Produksi Mesin Tanpa Kontrak Pemesanan?

Mengapa pihak pabrik memproduksi tanpa memegang kontrak pemesanan?Jawabannya sangat sederhana. Kami sejak 2007 berniat melakukan sesuatu yang bisa membantu petani, selain menciptakan lapangan kerja di dalam negeri,” tutur dia.

Diawali dengan memproduksi pupuk pesanan pemerintah untuk pupuk subsidi, pabrik pupuk awal pihaknya, juga ‘hidup enggan matipun tak mau’ akibat pemangkasan subsidi. “Selin itu, kami ingin membuktikan bahwa anak negeri mampu membuat sendiri,” ucapnya.

Ia menegaskan perihal kepercayaan bekerja tanpa kontrak. “Karena pembelian alsintan oleh pemerintah dilakukan melalui e-Catalog. Dan yang lebih penting lagi, kami mendapat ‘order’ langsung dari seorang Presiden,” katanya.

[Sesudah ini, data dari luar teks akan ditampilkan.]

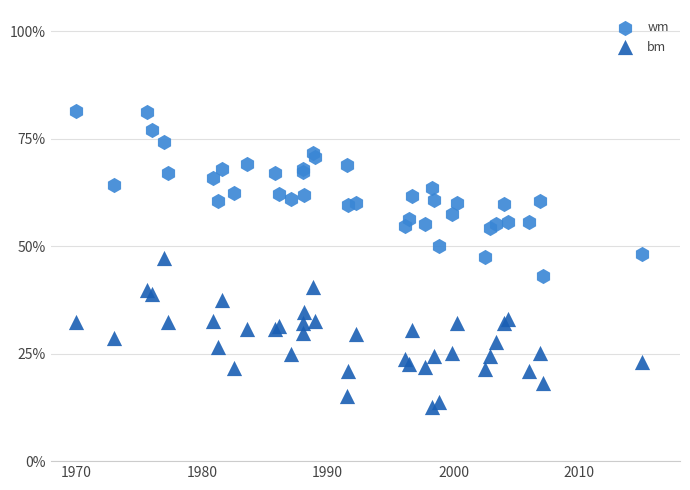

Which series has the largest Y range (max minus min)?

wm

Apalagi, sambung dia, Presiden Jokowi hadir sendiri di pabriknya. “Siapa lagi yang lebih kami/rakyat percayai di atas seorang Presiden? Itu idealisme kami. Saat ini kami hanya bisa memohon bantuan kekuatan kepada Allah Yang Maha Adil, untuk survive bersama karyawan dan keluarganya membiayai hidup,” lanjut dia. “Kalau tidak kepada Allah, ke siapa lagi kami harus memohon?”

Ia pun memohon agar Presiden Jokowi, Soekarwo yang saat ini menjabat Anggota Dewan Pertimbangan Presiden alias Watimpres, dan Menteri Pertanian untuk berkenan mendengar.

“Yang kami terima saat ini hanya ‘tamu’ Dinas Pertanian yang bolak-balik survai-survei, tanya kapasitas produksi tanpa membeli,” imbuhnya.

Jokowi sebagai pemberi harapan palsu (PHP) atas pembelian 1.000 alsintan dari salah satu pabrik di Madiun itu mengingatkan publik pada deretan janjinya yang lain. Salah satunya adalah janji penguatan nilai tukar rupiah ke Rp10 ribu per dolar AS dan penurunan angka kemiskinan.

Janjinya yang lain adalah melakukan buyback saham PT Indosat Tbk (ISAT), penyediaan lapangan kerja, tol laut, penguasaan Sumber Daya Alam (SDA), dan mengurangi utang. Begitu juga dengan target elektrifikasi 100%, infrastruktur ketahanan pangan dan janji-janji lainnya yang masih harus ditagih untuk ditepati.